Es war aber besonders die Alba-Defensive, die den Veilchen zunehmend die Kreativität raubte. An den Brettern dominierten die Albatrosse fortan nach Belieben. Dank phänomenalen 20 Offensivrebounds konnten sie sich sogar eine miserable Wurfquote von nur 39 Prozent leisten. Das genügt in den seltensten Fällen für einen Sieg in der Basketball-Bundesliga. Doch bis zum Spielende erarbeitete sich der hohe Favorit so 17 (!) Angriffe mehr als die BG. Den Großteil davon allerdings erst im Schlussviertel.
Einen imposanten Einstand lieferte Alba-Neuzugang Brandon Ashley.
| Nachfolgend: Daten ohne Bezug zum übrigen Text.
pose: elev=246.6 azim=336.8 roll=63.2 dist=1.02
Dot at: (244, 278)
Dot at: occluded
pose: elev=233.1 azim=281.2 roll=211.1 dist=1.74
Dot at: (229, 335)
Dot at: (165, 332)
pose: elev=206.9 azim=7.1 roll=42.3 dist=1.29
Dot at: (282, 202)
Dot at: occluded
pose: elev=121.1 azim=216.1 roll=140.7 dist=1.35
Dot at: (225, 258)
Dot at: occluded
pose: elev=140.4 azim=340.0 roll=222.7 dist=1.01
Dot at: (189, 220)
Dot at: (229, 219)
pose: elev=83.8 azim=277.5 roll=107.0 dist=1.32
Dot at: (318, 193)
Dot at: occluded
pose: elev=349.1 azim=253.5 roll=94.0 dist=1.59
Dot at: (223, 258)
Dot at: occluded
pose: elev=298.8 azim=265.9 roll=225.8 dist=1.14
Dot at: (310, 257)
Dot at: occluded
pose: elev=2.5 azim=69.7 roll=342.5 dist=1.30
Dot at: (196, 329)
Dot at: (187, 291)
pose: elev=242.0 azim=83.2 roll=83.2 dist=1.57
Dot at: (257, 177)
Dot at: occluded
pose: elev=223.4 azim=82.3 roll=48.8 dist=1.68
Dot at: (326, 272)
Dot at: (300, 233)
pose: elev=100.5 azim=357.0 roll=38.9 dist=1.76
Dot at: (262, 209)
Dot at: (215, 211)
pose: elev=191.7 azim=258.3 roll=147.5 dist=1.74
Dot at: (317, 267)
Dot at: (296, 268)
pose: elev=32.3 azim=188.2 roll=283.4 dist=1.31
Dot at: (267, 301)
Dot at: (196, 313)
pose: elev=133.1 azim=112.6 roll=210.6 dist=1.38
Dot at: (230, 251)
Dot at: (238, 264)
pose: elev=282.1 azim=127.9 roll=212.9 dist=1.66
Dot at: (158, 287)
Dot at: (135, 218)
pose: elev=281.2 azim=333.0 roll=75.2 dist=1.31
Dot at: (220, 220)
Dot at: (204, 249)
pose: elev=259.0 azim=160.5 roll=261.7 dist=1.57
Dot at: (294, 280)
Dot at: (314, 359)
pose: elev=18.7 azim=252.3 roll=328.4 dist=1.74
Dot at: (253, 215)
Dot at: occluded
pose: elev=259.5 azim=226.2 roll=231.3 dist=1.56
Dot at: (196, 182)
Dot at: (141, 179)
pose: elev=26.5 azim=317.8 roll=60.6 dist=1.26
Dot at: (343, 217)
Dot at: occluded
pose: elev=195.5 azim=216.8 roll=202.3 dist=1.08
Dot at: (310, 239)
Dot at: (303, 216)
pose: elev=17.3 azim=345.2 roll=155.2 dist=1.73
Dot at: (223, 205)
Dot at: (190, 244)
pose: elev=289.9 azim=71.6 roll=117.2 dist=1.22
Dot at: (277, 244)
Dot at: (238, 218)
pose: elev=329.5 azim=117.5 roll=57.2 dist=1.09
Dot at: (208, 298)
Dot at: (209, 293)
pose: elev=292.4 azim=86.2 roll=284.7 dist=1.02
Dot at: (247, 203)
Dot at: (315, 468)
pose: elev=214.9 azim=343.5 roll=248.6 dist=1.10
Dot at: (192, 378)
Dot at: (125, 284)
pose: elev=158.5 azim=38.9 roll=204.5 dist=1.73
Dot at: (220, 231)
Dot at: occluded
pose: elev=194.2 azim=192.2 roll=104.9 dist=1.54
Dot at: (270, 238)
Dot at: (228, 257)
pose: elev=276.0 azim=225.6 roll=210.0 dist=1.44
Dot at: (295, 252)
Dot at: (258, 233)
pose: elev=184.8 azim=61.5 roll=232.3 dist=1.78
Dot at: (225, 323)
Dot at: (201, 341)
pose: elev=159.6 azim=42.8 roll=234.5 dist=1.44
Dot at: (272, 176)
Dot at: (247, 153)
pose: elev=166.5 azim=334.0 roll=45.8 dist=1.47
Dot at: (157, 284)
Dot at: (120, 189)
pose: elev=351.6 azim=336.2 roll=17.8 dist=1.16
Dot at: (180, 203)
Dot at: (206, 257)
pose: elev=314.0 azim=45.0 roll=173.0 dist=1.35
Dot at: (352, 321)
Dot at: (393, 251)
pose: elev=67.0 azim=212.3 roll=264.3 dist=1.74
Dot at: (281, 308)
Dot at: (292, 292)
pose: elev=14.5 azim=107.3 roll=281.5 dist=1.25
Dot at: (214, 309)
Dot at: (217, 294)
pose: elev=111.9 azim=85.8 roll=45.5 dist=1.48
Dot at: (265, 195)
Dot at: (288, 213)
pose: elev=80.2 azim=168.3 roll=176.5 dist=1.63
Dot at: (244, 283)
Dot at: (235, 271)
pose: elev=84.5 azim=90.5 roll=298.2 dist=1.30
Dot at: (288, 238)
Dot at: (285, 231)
Der erst 21-jährige Power-Forward ist mit Talent offensichtlich ähnlich gesegnet wie sein Headcoach Sasa Obradovic mit Temperament. Beweglich, sprunggewaltig und mit einem erstaunlich starken Positionsspiel war er für die BG-Innenspieler offensiv wie defensiv kaum zu kontrollieren. Acht Zähler und elf Rebounds markierte Ashley in nur 14 Minuten. Da scheint der neue Alba-Sportdirektor Himar Ojeda einen enorm starken Pick (so nennen Basketballer Transfers) gemacht zu haben.
Roijakkers forderte seine Veilchen in Berlin dabei nicht bis zum Ende der Partie, was an den moderaten Einsatzzeiten abzulesen ist. Mit einer großen Rotation und nicht immer mit den an diesem Tag stärksten Akteuren auf dem Parkett musste kein Veilchen mehr als 29 Minuten spielen. So kam Alba beim verdienten Arbeitssieg mit einem Veilchen davon.